*Exercise aim*:
Rewrite the material from the line with "With red brick" to the line with "Answer: approximately 90° to its right", replacing "tree" with "oak" and changing nothing else. Give back only those lines.

=== Begin Enclosure ===

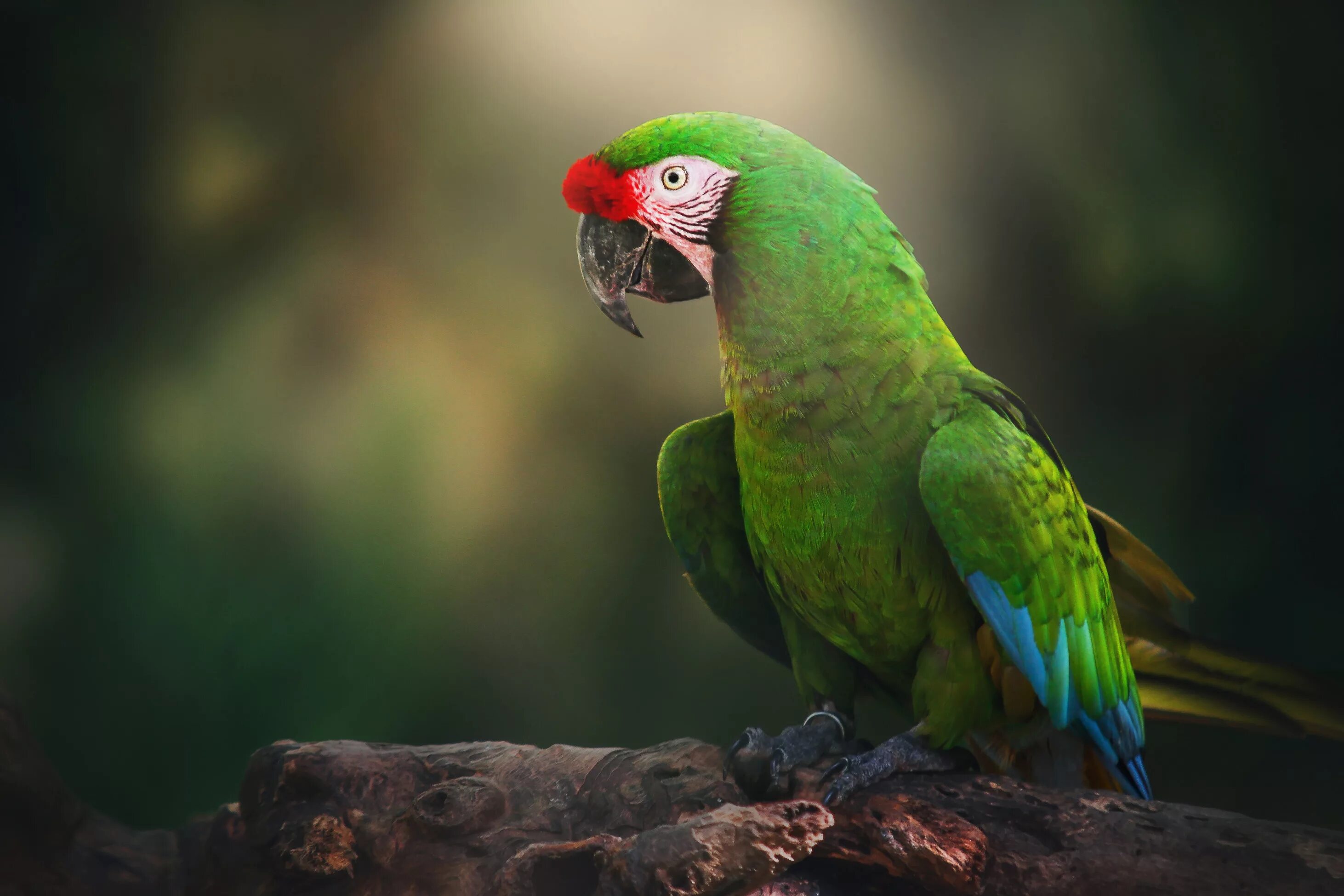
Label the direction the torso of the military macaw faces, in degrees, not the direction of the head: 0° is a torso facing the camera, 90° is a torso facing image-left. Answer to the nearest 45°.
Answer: approximately 45°
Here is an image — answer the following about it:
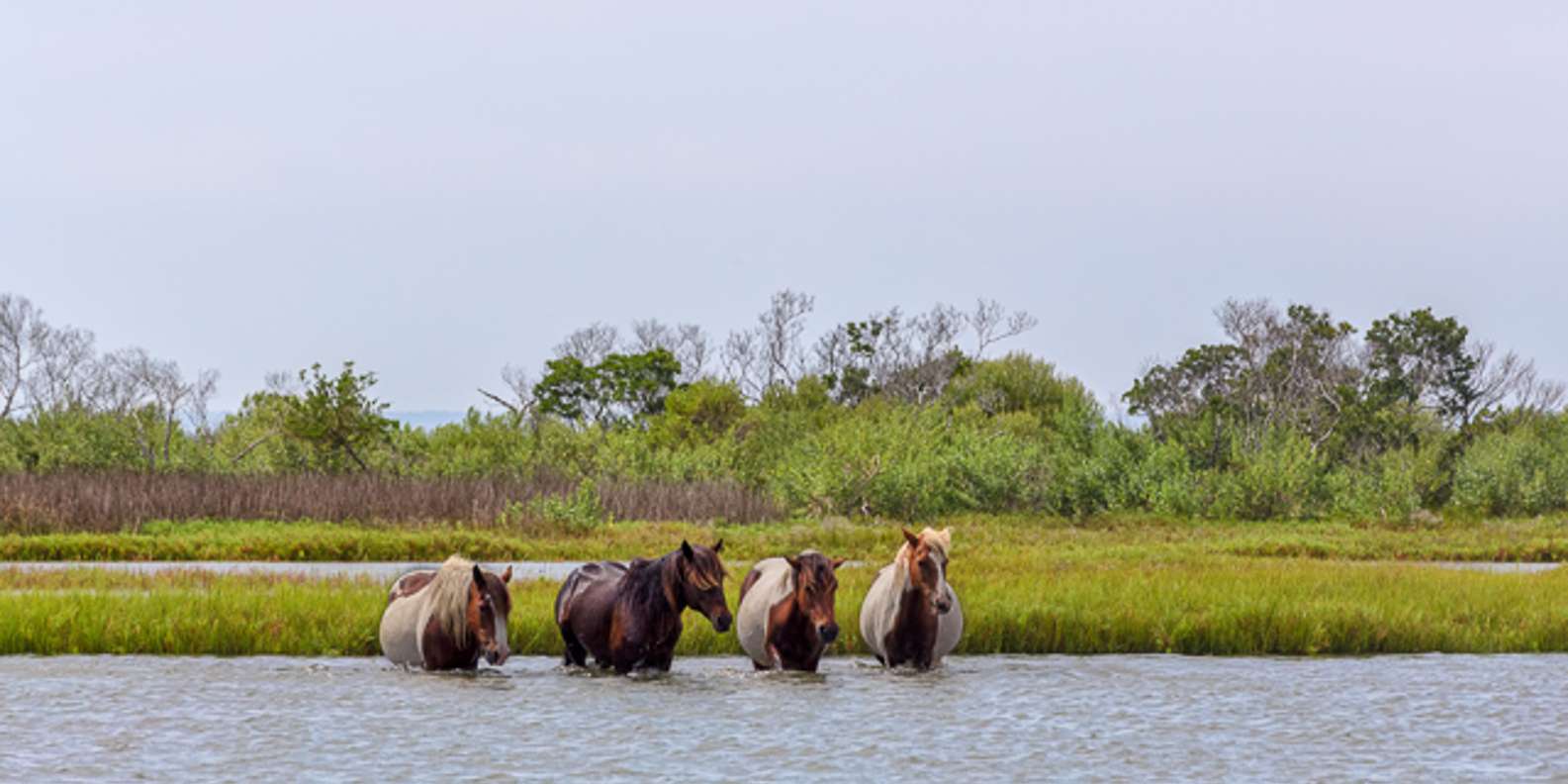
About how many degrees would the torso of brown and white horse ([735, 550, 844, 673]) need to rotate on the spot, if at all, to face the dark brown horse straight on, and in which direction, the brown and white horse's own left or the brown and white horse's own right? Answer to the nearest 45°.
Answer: approximately 135° to the brown and white horse's own right

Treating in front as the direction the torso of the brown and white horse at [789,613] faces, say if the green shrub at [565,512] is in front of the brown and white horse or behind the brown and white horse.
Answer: behind

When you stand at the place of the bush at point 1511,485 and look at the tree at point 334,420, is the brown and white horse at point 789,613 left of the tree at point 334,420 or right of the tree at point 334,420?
left

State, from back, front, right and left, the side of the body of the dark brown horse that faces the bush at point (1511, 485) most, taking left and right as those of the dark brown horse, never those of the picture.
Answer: left

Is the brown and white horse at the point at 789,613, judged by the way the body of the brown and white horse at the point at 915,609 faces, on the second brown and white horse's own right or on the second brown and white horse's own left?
on the second brown and white horse's own right

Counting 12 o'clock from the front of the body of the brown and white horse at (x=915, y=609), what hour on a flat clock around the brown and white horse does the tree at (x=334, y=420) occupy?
The tree is roughly at 5 o'clock from the brown and white horse.

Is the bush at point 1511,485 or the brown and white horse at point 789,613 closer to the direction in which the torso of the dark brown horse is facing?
the brown and white horse

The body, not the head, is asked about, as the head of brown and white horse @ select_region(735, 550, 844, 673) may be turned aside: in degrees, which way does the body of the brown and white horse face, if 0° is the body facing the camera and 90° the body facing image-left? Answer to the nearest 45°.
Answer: approximately 315°

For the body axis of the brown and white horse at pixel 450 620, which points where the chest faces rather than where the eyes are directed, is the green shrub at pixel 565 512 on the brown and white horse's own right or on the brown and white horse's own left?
on the brown and white horse's own left
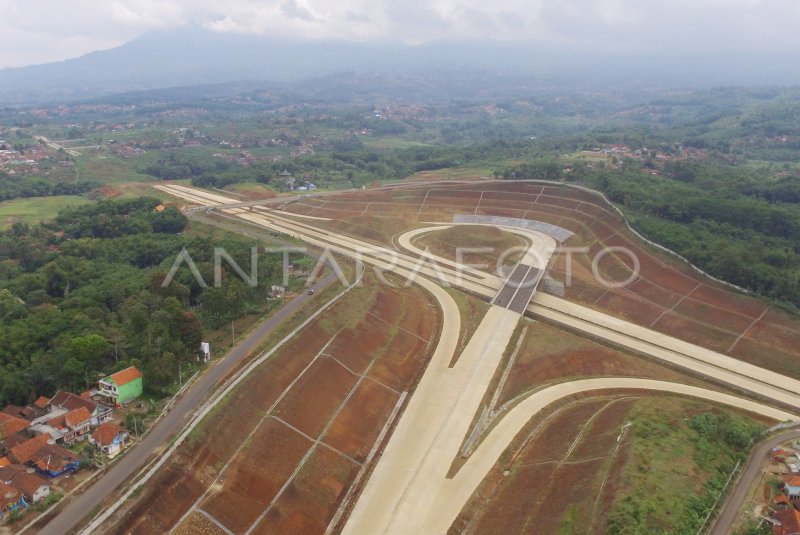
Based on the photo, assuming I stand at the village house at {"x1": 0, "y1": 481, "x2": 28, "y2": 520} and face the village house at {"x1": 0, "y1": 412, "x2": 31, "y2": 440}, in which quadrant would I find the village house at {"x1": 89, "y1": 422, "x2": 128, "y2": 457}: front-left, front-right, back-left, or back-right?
front-right

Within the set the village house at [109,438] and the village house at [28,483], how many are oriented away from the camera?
0

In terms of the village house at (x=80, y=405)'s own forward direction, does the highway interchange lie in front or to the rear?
in front

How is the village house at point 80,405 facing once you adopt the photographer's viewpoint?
facing the viewer and to the right of the viewer

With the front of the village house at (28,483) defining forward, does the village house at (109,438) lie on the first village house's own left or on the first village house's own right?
on the first village house's own left

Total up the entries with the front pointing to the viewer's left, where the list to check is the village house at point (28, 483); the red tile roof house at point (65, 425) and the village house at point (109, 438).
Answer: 0

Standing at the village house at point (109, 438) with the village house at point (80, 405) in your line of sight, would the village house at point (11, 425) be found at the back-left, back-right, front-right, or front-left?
front-left

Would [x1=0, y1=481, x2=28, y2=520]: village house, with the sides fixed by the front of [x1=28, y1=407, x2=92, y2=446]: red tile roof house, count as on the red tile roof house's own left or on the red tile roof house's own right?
on the red tile roof house's own right

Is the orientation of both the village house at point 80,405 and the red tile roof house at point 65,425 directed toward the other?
no

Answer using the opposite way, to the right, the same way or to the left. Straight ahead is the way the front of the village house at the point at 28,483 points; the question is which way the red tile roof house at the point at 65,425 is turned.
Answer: the same way
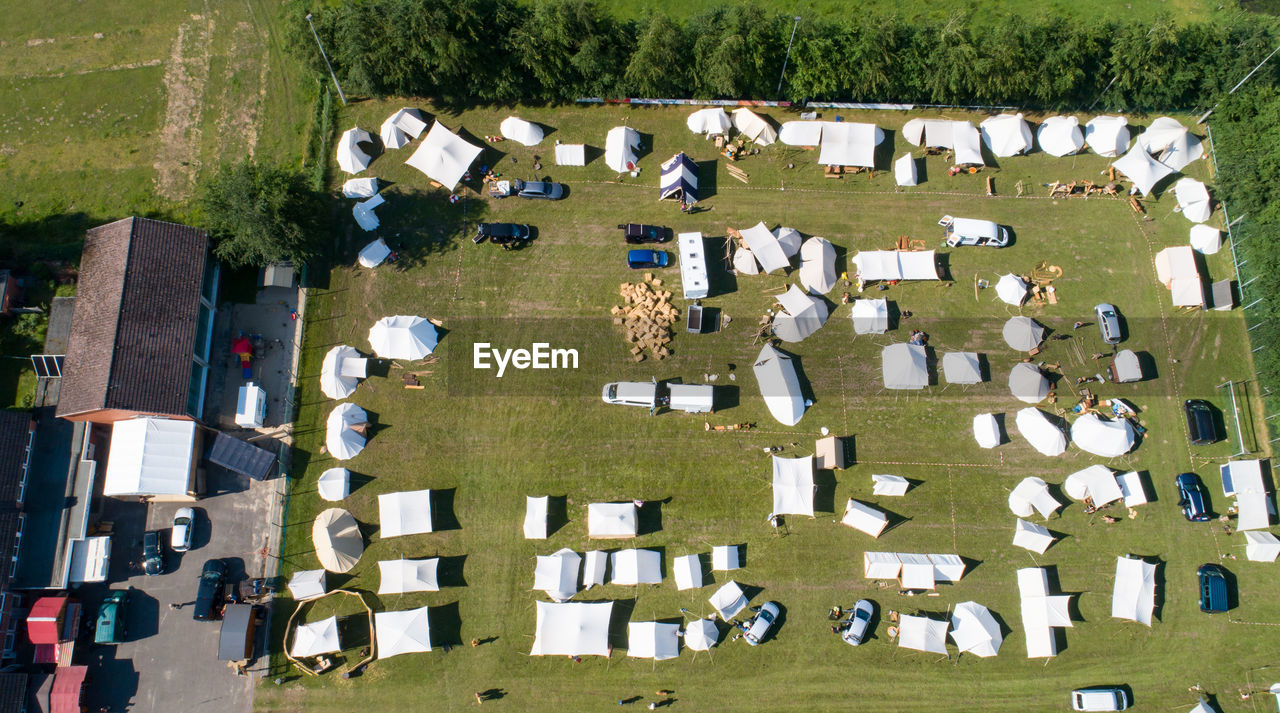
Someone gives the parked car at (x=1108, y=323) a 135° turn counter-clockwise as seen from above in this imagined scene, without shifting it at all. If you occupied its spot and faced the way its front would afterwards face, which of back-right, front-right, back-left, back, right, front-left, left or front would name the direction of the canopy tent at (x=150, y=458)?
front

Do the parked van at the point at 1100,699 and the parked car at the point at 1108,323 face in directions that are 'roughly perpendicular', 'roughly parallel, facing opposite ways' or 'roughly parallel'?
roughly perpendicular

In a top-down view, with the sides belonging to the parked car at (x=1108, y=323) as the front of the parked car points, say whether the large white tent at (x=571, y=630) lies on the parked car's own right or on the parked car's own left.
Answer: on the parked car's own left

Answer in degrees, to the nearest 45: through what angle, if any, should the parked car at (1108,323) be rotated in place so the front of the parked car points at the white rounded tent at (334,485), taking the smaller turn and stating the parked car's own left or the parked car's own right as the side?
approximately 135° to the parked car's own left

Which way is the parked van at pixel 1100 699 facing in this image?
to the viewer's right

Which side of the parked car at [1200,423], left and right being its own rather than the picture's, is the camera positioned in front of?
back

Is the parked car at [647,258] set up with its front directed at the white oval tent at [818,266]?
yes

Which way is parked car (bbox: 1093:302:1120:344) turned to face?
away from the camera

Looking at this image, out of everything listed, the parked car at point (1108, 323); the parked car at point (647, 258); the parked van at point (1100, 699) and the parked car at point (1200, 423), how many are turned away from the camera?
2
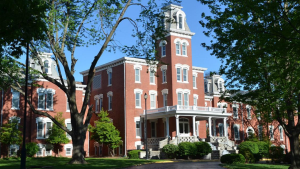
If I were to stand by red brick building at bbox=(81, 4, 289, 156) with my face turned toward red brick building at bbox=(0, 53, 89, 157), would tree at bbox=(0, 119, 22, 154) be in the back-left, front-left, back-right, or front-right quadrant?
front-left

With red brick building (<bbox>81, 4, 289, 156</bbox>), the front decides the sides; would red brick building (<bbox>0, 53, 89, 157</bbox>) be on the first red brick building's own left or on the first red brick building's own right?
on the first red brick building's own right

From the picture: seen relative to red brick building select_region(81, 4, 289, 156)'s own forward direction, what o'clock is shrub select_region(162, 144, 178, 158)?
The shrub is roughly at 1 o'clock from the red brick building.

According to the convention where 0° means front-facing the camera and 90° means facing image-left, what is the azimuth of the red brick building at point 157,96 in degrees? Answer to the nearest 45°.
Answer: approximately 315°

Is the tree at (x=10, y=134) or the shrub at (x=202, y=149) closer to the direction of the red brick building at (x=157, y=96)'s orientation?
the shrub

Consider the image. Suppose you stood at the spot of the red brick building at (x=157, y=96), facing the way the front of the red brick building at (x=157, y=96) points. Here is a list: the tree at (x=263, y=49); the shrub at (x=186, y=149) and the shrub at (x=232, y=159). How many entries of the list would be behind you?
0

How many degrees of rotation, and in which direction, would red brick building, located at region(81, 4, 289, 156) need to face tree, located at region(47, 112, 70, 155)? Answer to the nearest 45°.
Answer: approximately 90° to its right

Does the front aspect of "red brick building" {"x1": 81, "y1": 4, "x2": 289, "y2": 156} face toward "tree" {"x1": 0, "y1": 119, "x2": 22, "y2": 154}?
no

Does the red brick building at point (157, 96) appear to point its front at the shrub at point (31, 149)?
no

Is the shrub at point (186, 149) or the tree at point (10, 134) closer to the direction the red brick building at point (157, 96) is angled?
the shrub

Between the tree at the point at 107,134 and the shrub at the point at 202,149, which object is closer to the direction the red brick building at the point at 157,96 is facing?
the shrub

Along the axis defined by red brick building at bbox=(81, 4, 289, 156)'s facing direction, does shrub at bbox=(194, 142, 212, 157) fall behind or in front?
in front

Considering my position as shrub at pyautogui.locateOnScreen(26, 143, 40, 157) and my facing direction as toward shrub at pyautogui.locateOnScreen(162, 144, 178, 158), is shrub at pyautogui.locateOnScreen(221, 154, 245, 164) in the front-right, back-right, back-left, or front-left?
front-right
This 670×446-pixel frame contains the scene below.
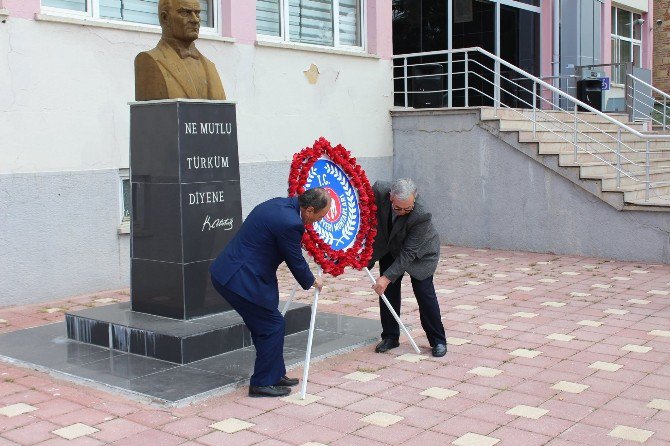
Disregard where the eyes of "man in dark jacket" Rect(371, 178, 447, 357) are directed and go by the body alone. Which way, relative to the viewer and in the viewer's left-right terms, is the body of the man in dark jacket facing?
facing the viewer and to the left of the viewer

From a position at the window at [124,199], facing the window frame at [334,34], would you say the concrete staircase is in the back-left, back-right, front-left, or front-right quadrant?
front-right

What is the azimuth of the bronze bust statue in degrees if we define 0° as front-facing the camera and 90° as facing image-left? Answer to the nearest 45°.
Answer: approximately 315°

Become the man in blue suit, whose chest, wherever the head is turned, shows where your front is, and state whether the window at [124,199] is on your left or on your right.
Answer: on your left

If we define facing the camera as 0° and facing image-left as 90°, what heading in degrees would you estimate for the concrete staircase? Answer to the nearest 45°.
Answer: approximately 315°

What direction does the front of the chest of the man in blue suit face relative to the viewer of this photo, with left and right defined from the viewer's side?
facing to the right of the viewer

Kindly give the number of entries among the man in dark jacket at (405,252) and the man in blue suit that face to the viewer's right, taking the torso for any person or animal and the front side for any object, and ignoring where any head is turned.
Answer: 1

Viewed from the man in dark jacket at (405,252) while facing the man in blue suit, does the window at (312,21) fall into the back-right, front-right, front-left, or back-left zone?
back-right

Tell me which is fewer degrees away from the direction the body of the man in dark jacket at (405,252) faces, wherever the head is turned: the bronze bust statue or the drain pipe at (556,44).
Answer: the bronze bust statue

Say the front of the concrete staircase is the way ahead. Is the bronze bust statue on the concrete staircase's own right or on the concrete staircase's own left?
on the concrete staircase's own right

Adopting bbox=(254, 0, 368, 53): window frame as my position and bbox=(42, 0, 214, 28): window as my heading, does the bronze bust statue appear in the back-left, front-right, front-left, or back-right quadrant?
front-left

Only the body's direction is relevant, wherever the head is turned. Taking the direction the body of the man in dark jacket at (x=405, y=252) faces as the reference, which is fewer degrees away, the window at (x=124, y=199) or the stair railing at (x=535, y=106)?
the window

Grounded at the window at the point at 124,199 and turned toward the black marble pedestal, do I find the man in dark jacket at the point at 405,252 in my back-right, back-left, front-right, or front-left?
front-left
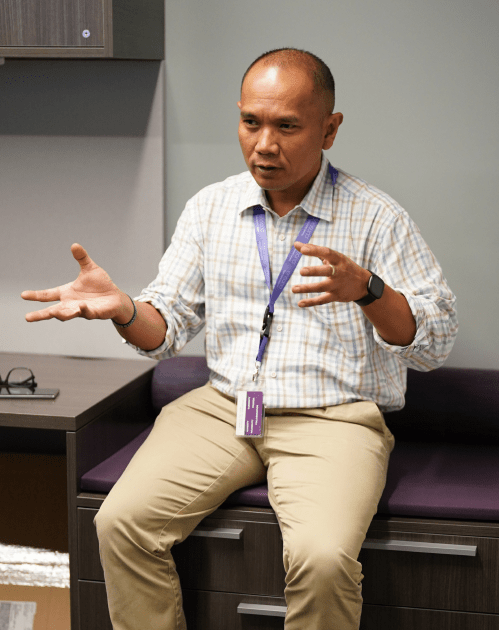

=== End Enclosure ===

*Written answer*:
With red brick building (<bbox>81, 4, 289, 156</bbox>), the front decides the sides; would red brick building (<bbox>0, 53, 89, 157</bbox>) be on the first red brick building's own left or on the first red brick building's own right?
on the first red brick building's own right

From the picture: seen relative to red brick building select_region(81, 4, 289, 156)'s own forward direction, what o'clock is shrub select_region(162, 144, 178, 158)?
The shrub is roughly at 1 o'clock from the red brick building.

According to the convention where 0° means front-facing the camera and 90° means facing image-left, what is the azimuth of the red brick building at point 157,96 in degrees? Answer to the nearest 45°.
Answer: approximately 315°

Is the oak at (x=10, y=134) or the shrub at (x=202, y=149) closer to the direction of the red brick building at (x=157, y=96)'s orientation?
the shrub

Consider the image. Suppose you stood at the spot of the red brick building at (x=157, y=96), facing the way the front of the red brick building at (x=157, y=96) points. Here is a list: the oak at (x=263, y=49); the shrub at (x=186, y=149) and the shrub at (x=232, y=159). How many entries of the list would be behind you?
0

How many degrees of rotation, and in which direction, would red brick building, located at region(81, 4, 289, 156) need to face oak, located at region(47, 112, 70, 155)? Answer to the nearest 45°.
Answer: approximately 90° to its right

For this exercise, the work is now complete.